Data entries
..............................

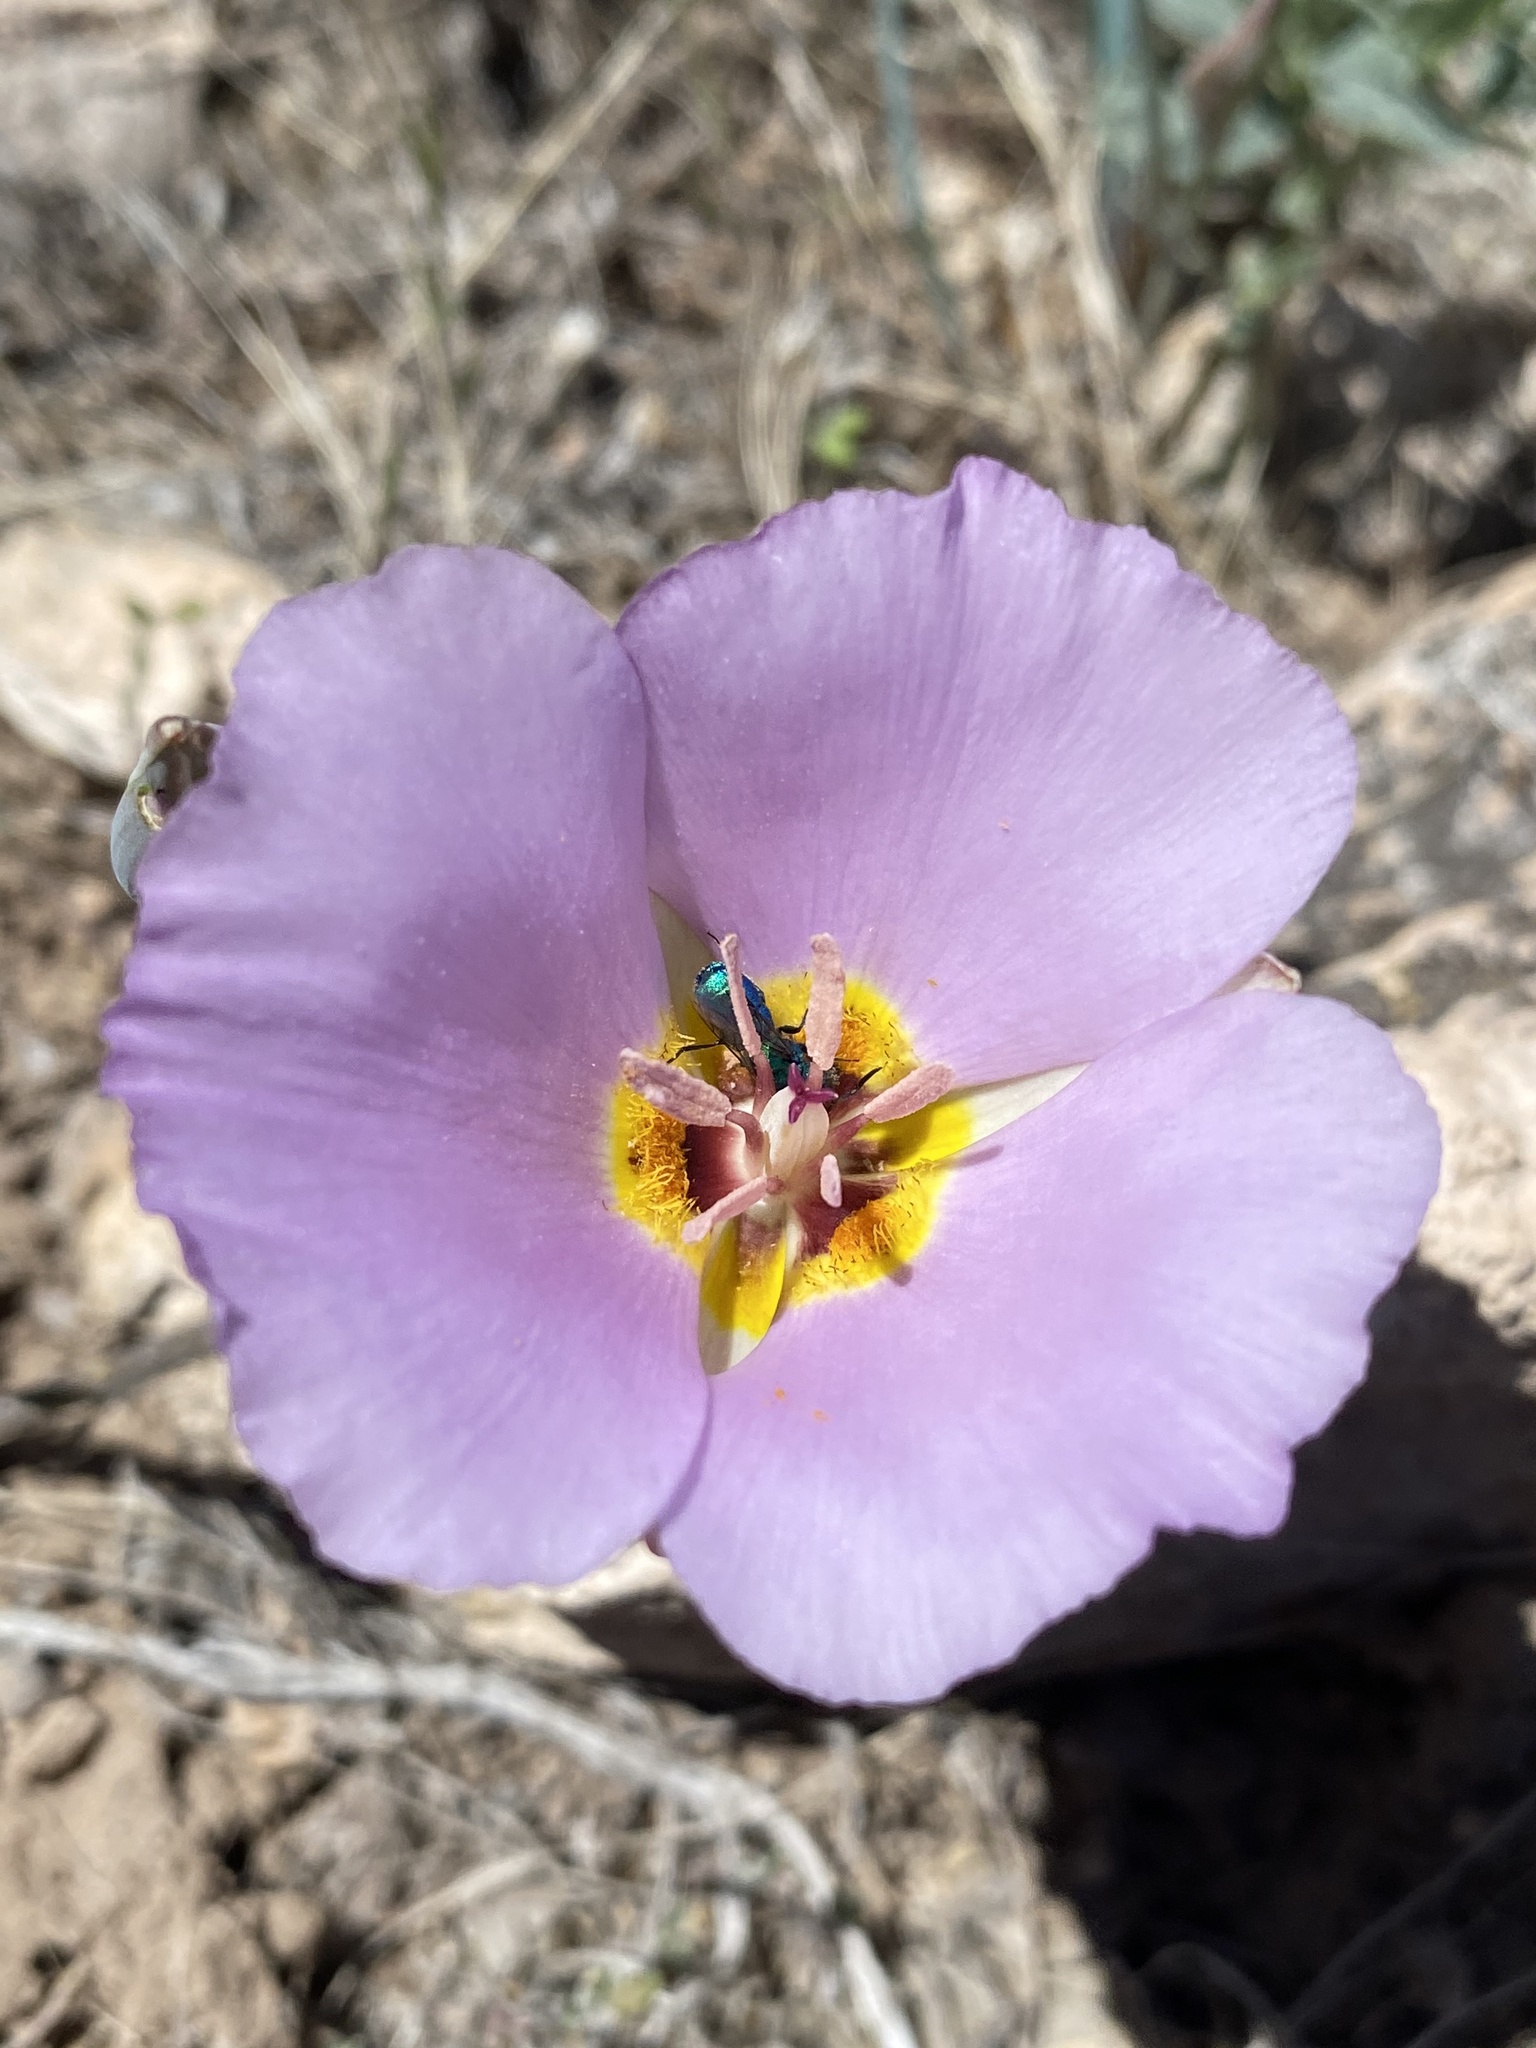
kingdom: Plantae
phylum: Tracheophyta
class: Liliopsida
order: Liliales
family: Liliaceae
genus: Calochortus
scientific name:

..............................

▸ **What to work on**: Reproduce every line of the data above word for word, leaving out the pictures.

▸ **Final result**:
kingdom: Plantae
phylum: Tracheophyta
class: Liliopsida
order: Liliales
family: Liliaceae
genus: Calochortus
scientific name:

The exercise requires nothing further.